Detroit celebra a la patrona de la ciudad en la Parroquia Most Holy Trinity, dando gracias a Dios por la fe que inspira Santa Ana.

Feligreses de la Basílica de Ste. Anne de Detroit llevan una estatua de Santa Ana por el pasillo de la Parroquia Most Holy Trinity en el barrio Corktown de Detroit durante la Solemnidad de San Joaquín y Santa Ana el 26 de julio. Con la basílica en remodelación, Most Holy Trinity acogió la Misa para celebrar a la patrona de Detroit. (Fotos de Daniel Meloy | Detroit Catholic)

Santa Ana, madre de la Santísima Virgen María, ha sido la patrona de Detroit desde la fundación de la ciudad en 1701.

DETROIT ─ La Solemnidad de San Joaquín y Santa Ana es un momento para que los fieles den gracias por la rica historia de la Iglesia y alaben a Dios por los ejemplos de gran fortaleza y paciencia que ha dado a su pueblo a lo largo de la historia para discernir su divina voluntad.

Cuando el explorador francés Antoine de la Mothe Cadillac y su grupo desembarcaron en las orillas del río Detroit el 24 de julio de 1701, trajeron consigo la fe en Dios —y en particular la devoción a Santa Ana, la madre de la Santísima Virgen María— mientras exploraban lo que en ese momento era un territorio inexplorado de Quebec.

Dos días después de la fundación de Detroit, los exploradores y misioneros del grupo construyeron una iglesia —Ste. Anne de Detroit— en el día de su fiesta, estableciendo su patronazgo sobre la ciudad, el cual perdura hasta el día de hoy.

Este año, la novena anual y la Misa en honor a Santa Ana se celebraron en la cercana Parroquia Most Holy Trinity en el barrio Corktown de Detroit, mientras la histórica Basílica de Ste. Anne de Detroit se somete a importantes obras de renovación.

Aun así, el Arzobispo Edward J. Weisenburger afirmó que era maravilloso dar gracias a Dios por la fe de aquellos primeros habitantes europeos de Detroit y por la veneración a Santa Ana que continúa en toda la arquidiócesis.

«Qué bendición es celebrar la fiesta de una patrona en esta venerada iglesia, una de las más antiguas de nuestra arquidiócesis», dijo el Arzobispo Weisenburger, refiriéndose a Most Holy Trinity, construida en 1834 para servir como la primera parroquia de Detroit para católicos de habla inglesa.

«Debo admitir que sería lindo estar en Ste. Anne, pero qué bendición para nosotros estar aquí en esta hermosa iglesia, recordando a la patrona de nuestra arquidiócesis», dijo el Arzobispo Weisenburger.

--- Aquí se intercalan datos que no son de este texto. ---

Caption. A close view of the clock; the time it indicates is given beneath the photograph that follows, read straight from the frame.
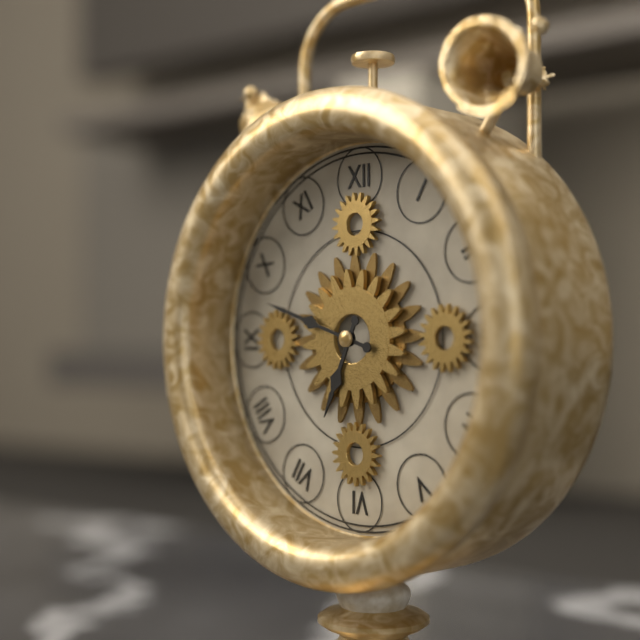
6:48
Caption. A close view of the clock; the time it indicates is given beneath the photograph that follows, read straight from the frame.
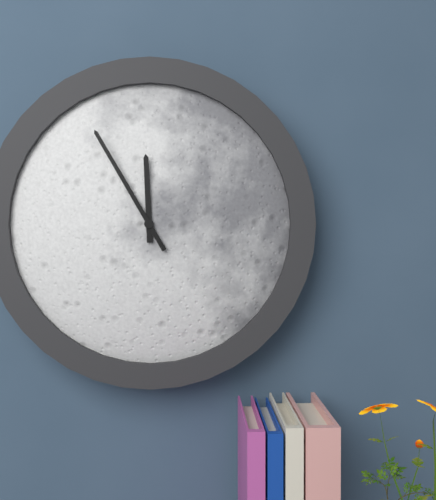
11:55
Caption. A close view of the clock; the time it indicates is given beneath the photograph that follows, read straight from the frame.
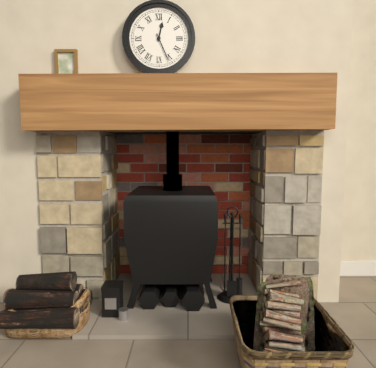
12:26
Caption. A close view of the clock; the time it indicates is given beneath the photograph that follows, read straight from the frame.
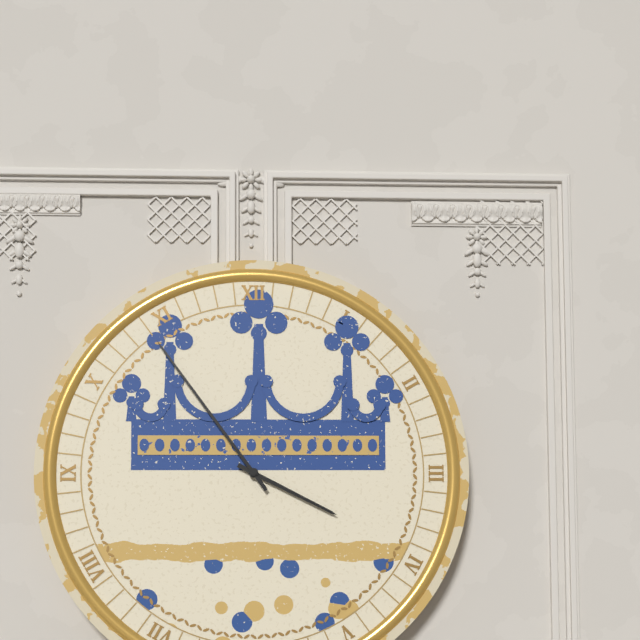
3:54
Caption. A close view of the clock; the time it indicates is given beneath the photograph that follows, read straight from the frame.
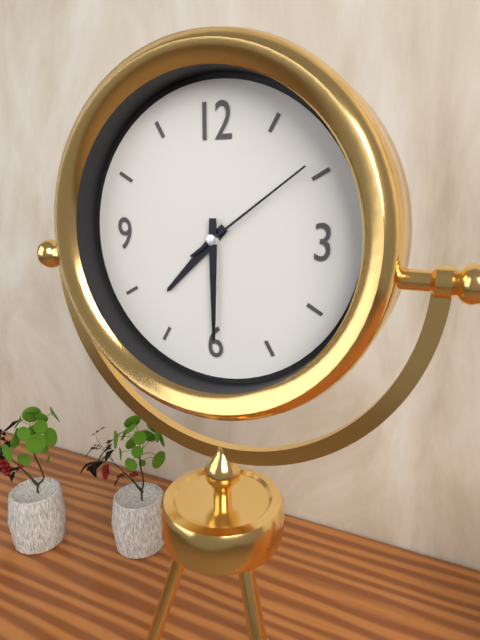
7:30:09
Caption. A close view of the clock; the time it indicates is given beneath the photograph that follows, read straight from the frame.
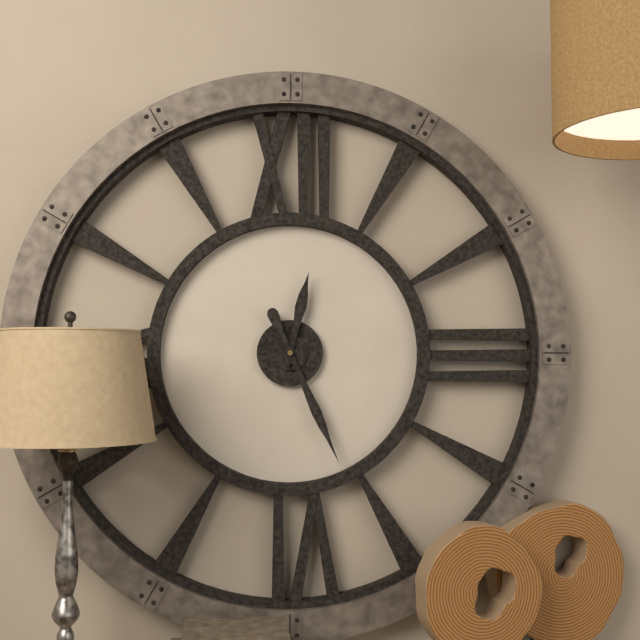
12:26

El Arzobispo Weisenburger predicó en su homilía sobre la maravillosa confianza de Santa Ana en el plan de Dios para ella y Joaquín mientras llegaban a la vejez y seguían sin tener hijos, todo para un día criar a la joven que se convertiría en la Madre de Dios.
El Arzobispo Weisenburger predicó en su homilía sobre la maravillosa confianza de Santa Ana en el plan de Dios para ella y Joaquín mientras llegaban a la vejez y seguían sin tener hijos, todo para un día criar a la joven que se convertiría en la Madre de Dios.

Las celebraciones de la solemnidad incluyeron una procesión con la estatua de Santa Ana por toda la Parroquia Most Holy Trinity y la oportunidad de venerar sus reliquias.

El Arzobispo Weisenburger dijo en su homilía que lo que la Iglesia sabe sobre Santa Ana proviene del Protoevangelio de Santiago, el cual detalla cómo los santos Joaquín y Ana eran de edad avanzada y no tenían hijos en una época y sociedad en la que no tenerlos se consideraba una maldición enviada por Dios.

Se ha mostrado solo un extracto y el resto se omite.